“Aloha” — Cameron Crowe’s first feature in four years — kicks off the spring movie season in style. Bradley Cooper, playing ne’er-do-well Brian Gilcrest, combines his “American Sniper” elite military role with his government dark ops hustler role in “American Hustle” and the results are amazing. Thanks to his military bearing, there is not a lot of acting required, just a uniformly tough guy outlook hiding a mortally injured soul. But that will soon come to a screeching halt.
Crowe’s screenplay starts off to be a mystery spy thriller and evolves into a romantic comedy. The good news is that it never loses track of the message. Is the privatization of space exploration a good idea? Conveying this message with the lightness of a rom-com takes a good deal of juggling, and Crowe is up to the challenge in both the directing and screenwriting departments.

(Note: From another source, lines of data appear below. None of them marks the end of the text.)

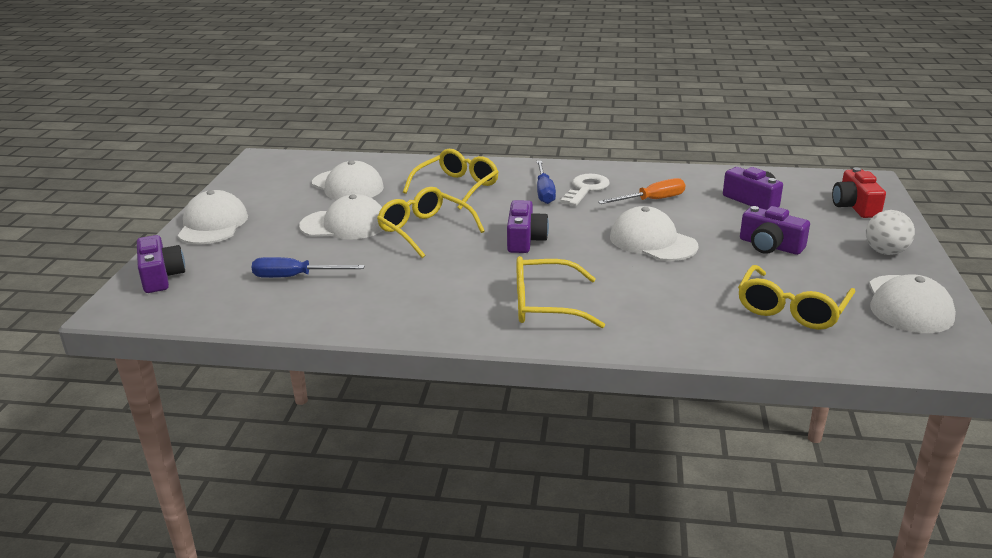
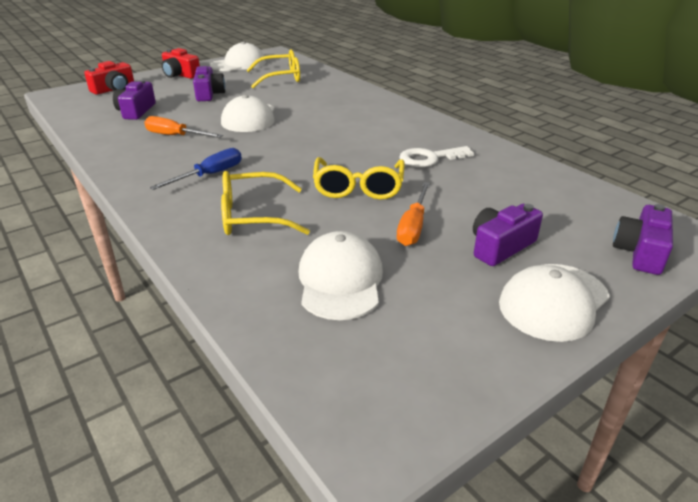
camera: 135 degrees left, 5 degrees up
blue screwdriver [251,257,365,278] -> none
white cap [299,194,383,240] -> orange screwdriver [397,182,430,246]
purple camera [507,200,549,253] -> purple camera moved to [473,204,543,266]
yellow glasses [517,256,605,328] -> none
white key [561,174,610,206] -> white key moved to [399,146,474,167]
white ball [866,210,915,255] -> red camera [162,48,200,79]

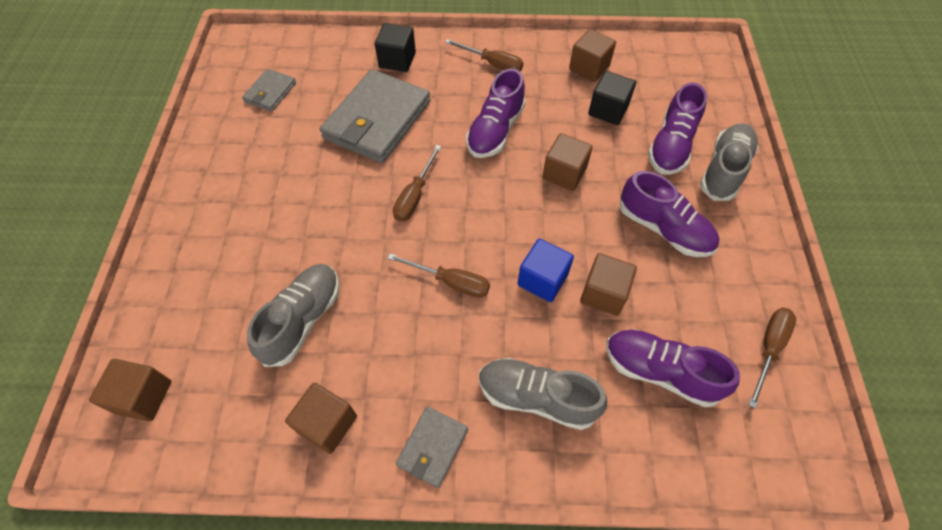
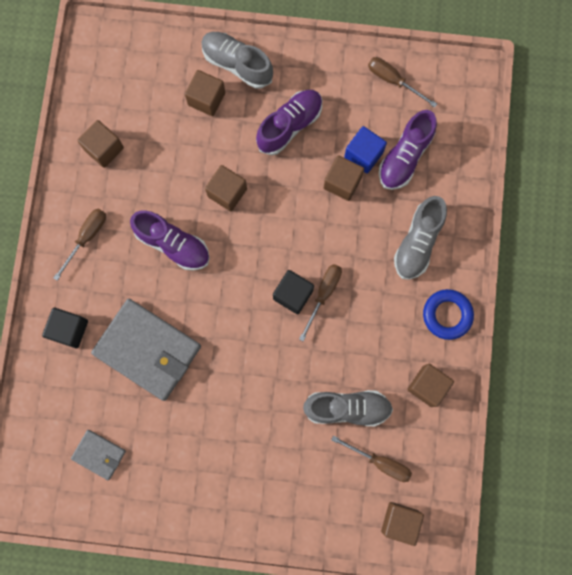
camera: 85 degrees left, 20 degrees up
grey shoe [247,264,339,367] -> grey shoe turned 150 degrees clockwise [303,390,393,426]
brown screwdriver [393,145,442,222] -> brown screwdriver moved to [331,435,412,482]
grey wallet [396,406,468,488] -> blue ring [423,289,474,340]
blue cube [517,238,574,302] -> blue cube moved to [344,126,387,173]
black cube [588,71,636,125] -> black cube moved to [273,270,314,314]
purple shoe [648,82,707,175] -> brown cube [185,70,225,116]

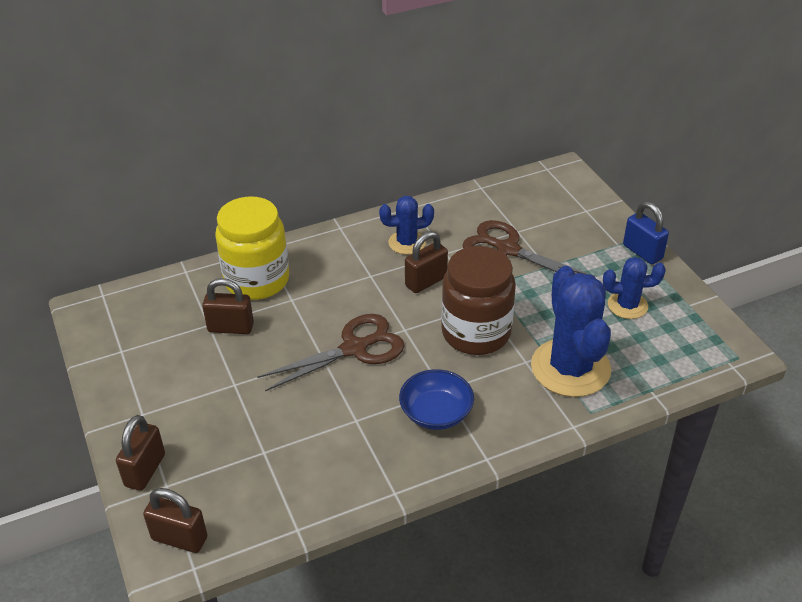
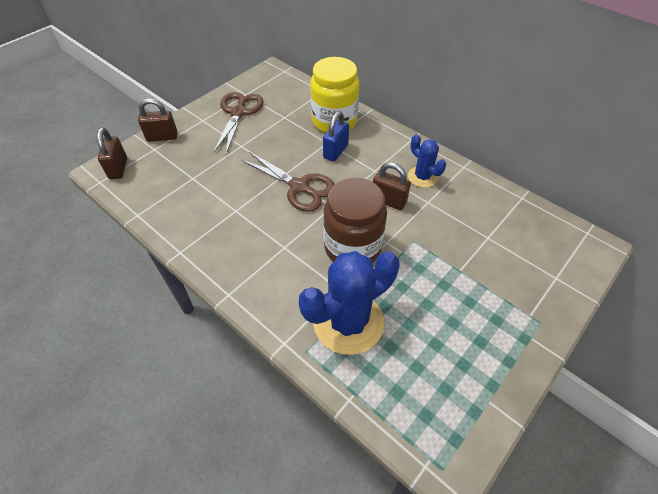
camera: 65 degrees right, 10 degrees up
brown padlock [202,278,254,334] -> none
blue bowl [399,369,474,430] -> none
brown scissors [463,220,595,277] -> brown scissors moved to [213,92,264,154]
blue cactus [603,257,666,319] -> none
blue padlock [623,201,669,264] -> blue padlock moved to [323,111,349,162]

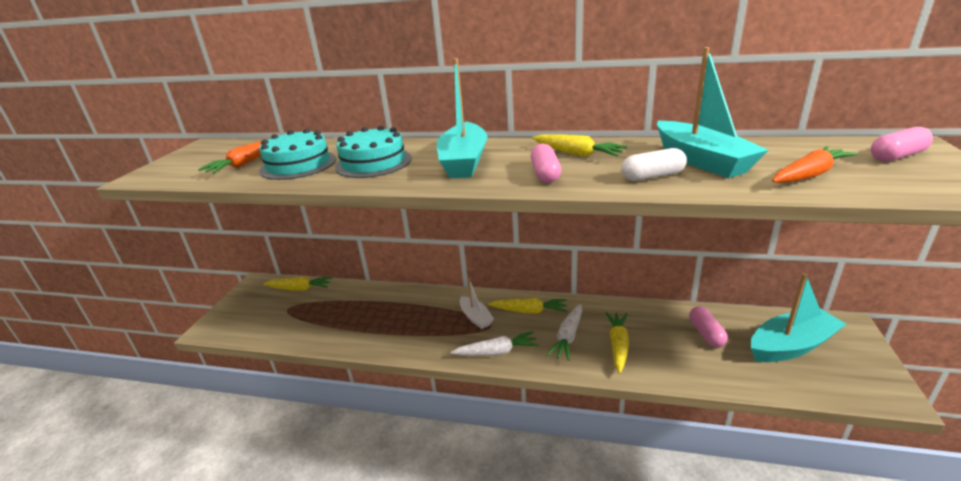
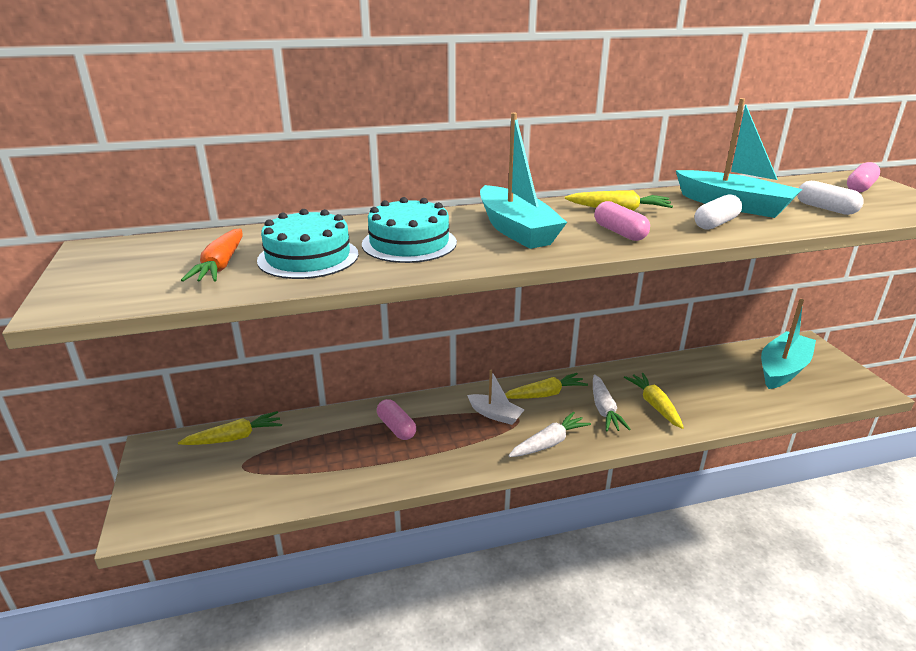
camera: 30 degrees left, 0 degrees up
pink capsule [689,306,728,347] -> pink capsule moved to [377,399,416,440]
orange carrot [772,146,857,183] -> white capsule [797,181,864,215]

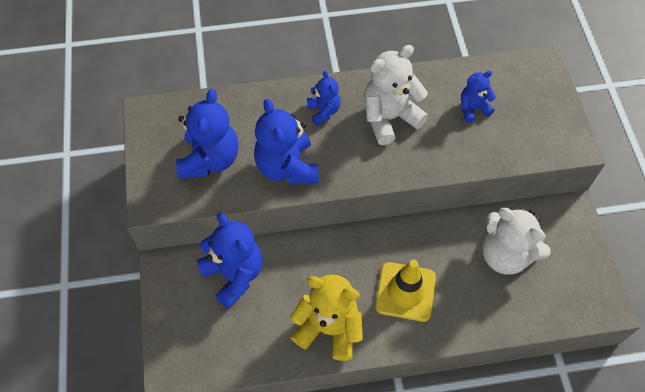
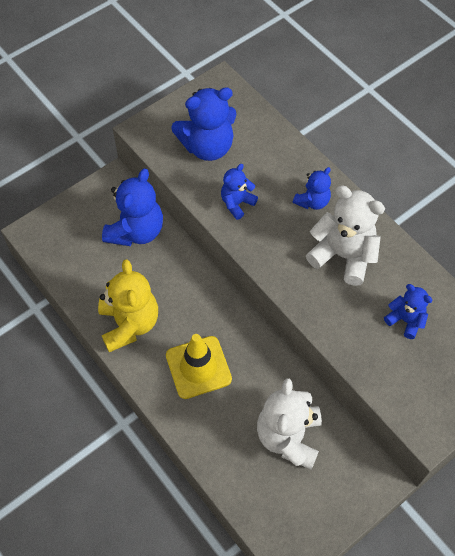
camera: 60 degrees right, 0 degrees up
blue teddy bear [254,99,319,184] -> blue teddy bear [221,164,258,220], size x0.56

As the mystery thriller melds with the romantic failures and eventual redemption of Gilchrest, the movie becomes a parade of famous names and beautiful people. Too beautiful for some, no doubt, but the performances and casting are so perfect that all is forgiven. A lumpy ending is smoothed over by Emma Stone in the character of Air Force fighter pilot Allison Ng, dispatched to babysit loose cannon Gilcrest. The film time is almost equal parts Cooper and Stone, but by the end of the film Stone steals the show.
Captain Ng is one quarter Hawaiian, although you would never guess it looking at her stark blond features. Her initial appearance as the hyper bright-eyed and bushy-tailed star pilot contrasts nicely with the world weary, battle wounded and morally bankrupt Gilcrest, who is just coming off a nearly fatal battle injury and a failed weapons scam in Afghanistan. He re-unites with billionaire Carson Welch (a perfectly cast Bill Murray), who is intent on dominating space with his own line of self-financed satellites.
This would be about as funny as a heart attack if not for Murray and a similarly jocular, if small, role by Alec Balwin as General Dixon. We weep for more of this pair but, of course, we do not get that. No matter, what little screen time they have is so perfectly, reliably and hilariously delivered we can make do.
The fun sound track (“Everybody Wants to Rule the World”) combined with a suitably cheeky treatment of native Hawaiian music and mysticism rounds out the package of international intrigue, world record poppy dialogue and, yes, beautiful people. Rachel McAdams does yeoman-like work playing Gilcrest’s ex-wife, Tracy. By the end of the film, we have seen enough glamor close-ups of Stone and McAdams to last a lifetime.
John Krasinski looks out of place and hamstrung for words, which is OK since his character, Tracy’s new husband, is out of place and hamstrung for words.